McGill Library
McLennan Library Building3459 rue McTavish
Montreal, Quebec
H3A 0C9
Items laid in to Ledger, 1840s
File
0.5 cm of textual records.
Enoch Curtis was a tanner, currier, and small landowner from Clarenceville, Quebec (St-George-de-Clarenceville, Missisquoi). The town was founded by Loyalists fleeing the American Revolutionary War, including Isaac Salls of Long Island and three laborers, Amasa Curtis, David Wilcox, and Stephen Wilcox.

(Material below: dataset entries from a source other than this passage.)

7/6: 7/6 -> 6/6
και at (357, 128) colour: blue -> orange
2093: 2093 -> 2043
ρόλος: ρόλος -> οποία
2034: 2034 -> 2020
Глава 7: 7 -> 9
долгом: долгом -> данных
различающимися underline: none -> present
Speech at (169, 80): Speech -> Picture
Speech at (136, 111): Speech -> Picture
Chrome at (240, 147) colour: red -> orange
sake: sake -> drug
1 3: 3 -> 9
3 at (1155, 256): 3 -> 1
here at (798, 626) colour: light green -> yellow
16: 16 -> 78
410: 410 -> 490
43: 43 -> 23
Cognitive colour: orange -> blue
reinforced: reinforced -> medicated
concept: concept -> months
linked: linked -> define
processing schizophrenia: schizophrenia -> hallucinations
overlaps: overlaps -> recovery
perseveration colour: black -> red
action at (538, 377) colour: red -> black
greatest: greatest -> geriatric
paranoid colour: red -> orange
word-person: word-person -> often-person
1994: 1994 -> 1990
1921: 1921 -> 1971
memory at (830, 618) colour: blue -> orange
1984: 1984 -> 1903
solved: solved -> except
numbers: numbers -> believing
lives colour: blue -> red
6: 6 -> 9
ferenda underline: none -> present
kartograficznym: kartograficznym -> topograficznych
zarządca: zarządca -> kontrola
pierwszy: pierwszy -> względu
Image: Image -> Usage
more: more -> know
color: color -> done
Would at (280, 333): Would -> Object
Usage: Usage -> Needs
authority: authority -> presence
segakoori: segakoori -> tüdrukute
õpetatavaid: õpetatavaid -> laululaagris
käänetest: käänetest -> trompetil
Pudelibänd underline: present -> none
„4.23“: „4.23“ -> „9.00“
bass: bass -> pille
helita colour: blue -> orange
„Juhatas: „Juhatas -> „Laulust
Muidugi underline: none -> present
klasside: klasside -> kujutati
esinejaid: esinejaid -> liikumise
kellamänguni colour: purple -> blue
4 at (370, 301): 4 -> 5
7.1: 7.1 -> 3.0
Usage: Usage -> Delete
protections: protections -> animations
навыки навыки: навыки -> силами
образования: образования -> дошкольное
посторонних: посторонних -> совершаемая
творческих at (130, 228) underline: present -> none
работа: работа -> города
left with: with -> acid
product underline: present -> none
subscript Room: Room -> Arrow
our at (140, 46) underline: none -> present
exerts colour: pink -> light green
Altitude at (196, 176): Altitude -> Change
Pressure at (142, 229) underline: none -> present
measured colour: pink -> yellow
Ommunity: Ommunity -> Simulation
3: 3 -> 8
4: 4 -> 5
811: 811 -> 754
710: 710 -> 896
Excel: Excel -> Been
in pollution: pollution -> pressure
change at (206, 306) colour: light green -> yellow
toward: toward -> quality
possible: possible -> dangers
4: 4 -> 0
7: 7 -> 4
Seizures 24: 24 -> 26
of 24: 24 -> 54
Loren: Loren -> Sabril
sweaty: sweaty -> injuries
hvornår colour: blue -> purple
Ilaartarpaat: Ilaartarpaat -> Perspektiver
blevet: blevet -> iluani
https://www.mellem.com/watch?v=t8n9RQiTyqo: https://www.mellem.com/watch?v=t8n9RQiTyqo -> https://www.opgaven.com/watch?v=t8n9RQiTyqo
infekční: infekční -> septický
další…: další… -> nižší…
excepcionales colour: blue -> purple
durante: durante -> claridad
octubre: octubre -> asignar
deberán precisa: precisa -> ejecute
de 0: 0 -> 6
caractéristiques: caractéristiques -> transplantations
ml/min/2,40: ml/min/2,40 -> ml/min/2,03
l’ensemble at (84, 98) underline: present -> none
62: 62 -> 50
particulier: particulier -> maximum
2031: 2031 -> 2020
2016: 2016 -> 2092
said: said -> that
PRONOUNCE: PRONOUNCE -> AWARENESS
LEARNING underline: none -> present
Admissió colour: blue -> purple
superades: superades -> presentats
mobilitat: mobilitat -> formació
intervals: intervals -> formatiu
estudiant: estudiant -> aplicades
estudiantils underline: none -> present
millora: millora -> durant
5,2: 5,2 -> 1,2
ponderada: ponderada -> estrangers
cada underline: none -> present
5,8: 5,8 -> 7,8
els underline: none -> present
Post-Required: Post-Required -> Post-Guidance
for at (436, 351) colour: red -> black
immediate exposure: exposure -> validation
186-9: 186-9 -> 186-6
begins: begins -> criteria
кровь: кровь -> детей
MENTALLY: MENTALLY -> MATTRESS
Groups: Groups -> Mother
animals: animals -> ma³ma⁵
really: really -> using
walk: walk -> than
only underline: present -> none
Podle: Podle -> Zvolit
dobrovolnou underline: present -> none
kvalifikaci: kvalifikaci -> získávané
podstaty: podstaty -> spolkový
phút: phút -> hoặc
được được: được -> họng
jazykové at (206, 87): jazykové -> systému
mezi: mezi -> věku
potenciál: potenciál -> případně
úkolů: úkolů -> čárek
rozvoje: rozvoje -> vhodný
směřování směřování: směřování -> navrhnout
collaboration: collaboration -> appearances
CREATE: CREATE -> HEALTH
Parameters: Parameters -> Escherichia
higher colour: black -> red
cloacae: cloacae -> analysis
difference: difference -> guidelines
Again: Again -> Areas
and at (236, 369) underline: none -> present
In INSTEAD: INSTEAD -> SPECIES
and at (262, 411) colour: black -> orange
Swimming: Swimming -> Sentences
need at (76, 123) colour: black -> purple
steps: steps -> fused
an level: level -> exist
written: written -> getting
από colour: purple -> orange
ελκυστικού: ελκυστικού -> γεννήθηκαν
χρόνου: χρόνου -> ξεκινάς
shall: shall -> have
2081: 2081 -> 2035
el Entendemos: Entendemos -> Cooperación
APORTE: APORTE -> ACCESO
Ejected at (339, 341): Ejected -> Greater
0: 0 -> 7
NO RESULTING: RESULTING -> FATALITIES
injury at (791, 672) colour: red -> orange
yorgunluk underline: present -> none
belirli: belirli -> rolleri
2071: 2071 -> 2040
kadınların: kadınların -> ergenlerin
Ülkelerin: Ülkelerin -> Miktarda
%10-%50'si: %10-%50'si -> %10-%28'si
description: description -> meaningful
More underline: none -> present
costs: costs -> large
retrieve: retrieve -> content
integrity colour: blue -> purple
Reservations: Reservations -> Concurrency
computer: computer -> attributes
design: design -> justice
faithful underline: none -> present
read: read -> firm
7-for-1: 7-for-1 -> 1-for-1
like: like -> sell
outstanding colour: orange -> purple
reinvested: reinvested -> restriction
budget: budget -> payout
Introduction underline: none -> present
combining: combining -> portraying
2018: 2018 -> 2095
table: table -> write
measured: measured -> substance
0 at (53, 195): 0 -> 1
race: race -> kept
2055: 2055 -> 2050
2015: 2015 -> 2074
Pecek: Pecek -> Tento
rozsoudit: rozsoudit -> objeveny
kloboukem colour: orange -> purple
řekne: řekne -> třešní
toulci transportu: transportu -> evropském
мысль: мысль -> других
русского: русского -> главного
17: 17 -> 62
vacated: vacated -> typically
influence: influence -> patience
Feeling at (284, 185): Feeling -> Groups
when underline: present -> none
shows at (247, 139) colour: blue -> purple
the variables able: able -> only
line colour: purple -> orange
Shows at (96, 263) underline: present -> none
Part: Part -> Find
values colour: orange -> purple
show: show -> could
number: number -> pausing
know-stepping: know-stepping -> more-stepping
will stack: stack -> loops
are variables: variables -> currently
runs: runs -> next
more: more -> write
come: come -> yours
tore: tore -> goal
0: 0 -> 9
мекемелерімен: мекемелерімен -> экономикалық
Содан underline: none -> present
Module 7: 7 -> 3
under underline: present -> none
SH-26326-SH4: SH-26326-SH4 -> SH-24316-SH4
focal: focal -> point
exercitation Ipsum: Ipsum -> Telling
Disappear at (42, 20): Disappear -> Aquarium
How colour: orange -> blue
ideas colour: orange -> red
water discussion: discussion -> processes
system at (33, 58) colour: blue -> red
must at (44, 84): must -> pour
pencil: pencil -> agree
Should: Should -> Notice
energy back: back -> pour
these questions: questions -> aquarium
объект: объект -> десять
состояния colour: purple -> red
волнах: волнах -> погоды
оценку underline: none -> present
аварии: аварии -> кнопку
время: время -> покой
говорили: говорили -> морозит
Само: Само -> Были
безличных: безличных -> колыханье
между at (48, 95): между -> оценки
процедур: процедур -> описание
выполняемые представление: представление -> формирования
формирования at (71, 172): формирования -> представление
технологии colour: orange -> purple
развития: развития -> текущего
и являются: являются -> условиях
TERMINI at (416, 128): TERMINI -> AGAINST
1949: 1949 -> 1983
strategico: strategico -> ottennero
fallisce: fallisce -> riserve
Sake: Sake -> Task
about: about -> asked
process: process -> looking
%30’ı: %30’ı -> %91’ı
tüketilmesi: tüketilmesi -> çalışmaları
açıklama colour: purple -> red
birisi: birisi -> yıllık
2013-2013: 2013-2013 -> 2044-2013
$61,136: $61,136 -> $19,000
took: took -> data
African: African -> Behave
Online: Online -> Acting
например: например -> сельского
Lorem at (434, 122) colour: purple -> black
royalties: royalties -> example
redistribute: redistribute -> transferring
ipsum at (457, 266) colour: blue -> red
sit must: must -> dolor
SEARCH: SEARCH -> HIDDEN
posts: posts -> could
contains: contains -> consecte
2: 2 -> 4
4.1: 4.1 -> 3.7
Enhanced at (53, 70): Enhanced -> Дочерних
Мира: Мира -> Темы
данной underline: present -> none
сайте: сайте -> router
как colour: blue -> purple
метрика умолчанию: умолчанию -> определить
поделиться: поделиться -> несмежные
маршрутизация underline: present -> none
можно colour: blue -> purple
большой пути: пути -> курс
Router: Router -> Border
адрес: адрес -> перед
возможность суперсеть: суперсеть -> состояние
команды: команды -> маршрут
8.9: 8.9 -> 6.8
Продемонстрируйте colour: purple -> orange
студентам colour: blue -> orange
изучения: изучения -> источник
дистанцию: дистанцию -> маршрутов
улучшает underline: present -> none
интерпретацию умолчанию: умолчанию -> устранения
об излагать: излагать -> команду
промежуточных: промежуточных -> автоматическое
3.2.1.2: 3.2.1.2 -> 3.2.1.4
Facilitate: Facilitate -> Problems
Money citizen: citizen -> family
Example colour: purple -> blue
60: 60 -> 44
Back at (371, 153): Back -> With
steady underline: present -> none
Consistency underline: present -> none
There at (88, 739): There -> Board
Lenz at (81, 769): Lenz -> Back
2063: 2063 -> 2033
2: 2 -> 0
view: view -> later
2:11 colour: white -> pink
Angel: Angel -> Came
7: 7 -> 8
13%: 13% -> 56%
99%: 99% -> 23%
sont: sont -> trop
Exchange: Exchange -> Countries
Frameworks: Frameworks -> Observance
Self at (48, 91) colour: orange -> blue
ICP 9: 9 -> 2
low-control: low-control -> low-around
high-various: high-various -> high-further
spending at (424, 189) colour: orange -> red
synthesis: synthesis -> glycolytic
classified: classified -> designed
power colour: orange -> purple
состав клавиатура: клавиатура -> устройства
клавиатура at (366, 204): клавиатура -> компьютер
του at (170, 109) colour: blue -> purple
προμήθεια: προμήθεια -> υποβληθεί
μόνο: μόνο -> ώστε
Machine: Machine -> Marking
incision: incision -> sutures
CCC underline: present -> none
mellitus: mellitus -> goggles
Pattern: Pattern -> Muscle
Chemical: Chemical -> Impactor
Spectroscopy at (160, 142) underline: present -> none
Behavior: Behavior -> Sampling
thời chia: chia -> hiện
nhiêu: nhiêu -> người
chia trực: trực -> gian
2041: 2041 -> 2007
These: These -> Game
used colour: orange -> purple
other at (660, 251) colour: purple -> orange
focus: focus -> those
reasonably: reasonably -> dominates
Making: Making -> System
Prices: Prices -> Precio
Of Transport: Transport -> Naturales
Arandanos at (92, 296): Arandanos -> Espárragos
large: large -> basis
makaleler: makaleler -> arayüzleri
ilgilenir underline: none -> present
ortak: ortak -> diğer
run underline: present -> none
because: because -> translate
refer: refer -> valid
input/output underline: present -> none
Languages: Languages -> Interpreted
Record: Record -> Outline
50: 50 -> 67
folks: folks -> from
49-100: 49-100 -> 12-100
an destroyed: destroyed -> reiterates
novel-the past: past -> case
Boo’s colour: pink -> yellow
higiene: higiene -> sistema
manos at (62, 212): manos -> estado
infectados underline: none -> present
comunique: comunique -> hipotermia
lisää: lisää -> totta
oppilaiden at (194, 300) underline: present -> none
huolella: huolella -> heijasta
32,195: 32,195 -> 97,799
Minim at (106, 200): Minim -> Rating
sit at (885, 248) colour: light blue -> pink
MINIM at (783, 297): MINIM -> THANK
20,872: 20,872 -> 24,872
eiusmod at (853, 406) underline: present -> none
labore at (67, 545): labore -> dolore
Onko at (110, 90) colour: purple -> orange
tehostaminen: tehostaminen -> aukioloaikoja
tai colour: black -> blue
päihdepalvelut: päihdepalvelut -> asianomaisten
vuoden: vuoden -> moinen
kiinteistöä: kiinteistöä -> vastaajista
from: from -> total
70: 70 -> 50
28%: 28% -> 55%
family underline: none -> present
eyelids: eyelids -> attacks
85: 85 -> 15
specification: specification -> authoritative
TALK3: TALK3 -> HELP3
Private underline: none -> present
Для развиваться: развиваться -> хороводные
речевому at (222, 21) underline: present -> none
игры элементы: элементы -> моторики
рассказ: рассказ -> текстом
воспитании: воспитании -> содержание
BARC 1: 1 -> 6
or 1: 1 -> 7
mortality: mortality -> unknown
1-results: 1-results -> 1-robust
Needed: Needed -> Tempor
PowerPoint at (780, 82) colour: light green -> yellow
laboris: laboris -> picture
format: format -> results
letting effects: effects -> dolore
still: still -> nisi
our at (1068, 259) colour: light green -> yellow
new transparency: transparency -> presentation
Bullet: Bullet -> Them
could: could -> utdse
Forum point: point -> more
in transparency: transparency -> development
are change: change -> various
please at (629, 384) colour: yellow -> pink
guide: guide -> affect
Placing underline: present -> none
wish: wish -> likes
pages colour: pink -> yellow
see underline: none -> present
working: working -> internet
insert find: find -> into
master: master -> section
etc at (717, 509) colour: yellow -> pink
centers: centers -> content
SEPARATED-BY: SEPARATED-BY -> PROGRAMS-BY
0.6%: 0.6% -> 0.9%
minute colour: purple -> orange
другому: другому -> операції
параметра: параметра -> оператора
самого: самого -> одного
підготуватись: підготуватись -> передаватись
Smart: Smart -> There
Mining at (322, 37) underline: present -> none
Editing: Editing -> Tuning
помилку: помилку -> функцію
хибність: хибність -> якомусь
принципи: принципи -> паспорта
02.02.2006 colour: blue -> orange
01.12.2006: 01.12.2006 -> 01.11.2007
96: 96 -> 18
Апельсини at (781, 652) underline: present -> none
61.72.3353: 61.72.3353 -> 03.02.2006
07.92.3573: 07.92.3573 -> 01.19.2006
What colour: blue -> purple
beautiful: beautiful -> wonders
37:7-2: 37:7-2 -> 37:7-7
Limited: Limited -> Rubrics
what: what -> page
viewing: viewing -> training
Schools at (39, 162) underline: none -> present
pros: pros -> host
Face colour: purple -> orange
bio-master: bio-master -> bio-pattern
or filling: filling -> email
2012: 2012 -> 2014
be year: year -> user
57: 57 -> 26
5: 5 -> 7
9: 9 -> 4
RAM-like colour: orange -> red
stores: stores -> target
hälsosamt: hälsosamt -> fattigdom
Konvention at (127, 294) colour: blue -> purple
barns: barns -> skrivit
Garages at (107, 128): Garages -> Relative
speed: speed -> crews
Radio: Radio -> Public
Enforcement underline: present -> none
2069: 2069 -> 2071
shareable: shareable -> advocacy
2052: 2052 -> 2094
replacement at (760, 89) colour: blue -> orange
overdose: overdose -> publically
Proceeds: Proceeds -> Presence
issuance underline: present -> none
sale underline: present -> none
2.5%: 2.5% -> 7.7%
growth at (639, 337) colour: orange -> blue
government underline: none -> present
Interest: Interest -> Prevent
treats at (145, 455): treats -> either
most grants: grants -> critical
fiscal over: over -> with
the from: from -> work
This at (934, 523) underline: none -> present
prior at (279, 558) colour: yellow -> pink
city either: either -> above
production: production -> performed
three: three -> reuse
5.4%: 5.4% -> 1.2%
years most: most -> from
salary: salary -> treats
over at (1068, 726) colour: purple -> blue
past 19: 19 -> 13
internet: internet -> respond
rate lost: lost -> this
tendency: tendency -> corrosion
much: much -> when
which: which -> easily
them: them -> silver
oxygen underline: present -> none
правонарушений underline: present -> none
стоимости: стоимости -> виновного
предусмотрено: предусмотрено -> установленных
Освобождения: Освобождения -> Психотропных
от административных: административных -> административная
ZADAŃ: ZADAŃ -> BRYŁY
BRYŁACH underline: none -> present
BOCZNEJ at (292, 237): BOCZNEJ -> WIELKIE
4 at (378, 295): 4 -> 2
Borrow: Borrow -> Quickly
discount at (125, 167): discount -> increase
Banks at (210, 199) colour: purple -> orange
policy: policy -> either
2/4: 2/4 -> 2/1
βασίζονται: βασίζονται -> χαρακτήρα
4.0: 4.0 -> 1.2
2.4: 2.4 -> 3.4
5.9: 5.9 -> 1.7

Amasa Curtis (1767-1837) and his wife Hannah (1765-1831) had eight children, among them Enoch Curtis's father, William Moses (b. 1795), a farmer. Enoch Curtis married Lucretia Colton (1803-1883) in Clarenceville on 14 October 1827. The couple had four children: Edmund Henry (1829-1852 , married Maria Salls), Matilda Jane (1831-1899 , married George Nelson Clark), Marshall Tyler (1836-1843), and Myron Vertunon (b. 1843, married Louisa Conant). He worked as a tanner and currier in Rouville country, residing at Colwell Manor (Saint Armand Methodist Church of Canada index of baptisms, marriages, and burials [1837-1970]). By 1843, he is described as a yeoman and resided in Foucault county.
File consists of manuscript accounting notes, receipts, requests for payment, and other loose notes previously laid in between pages 168 and 169 of Ledger, 1840s (file 3).
Some pages are showing paper deterioration due to iron gall ink.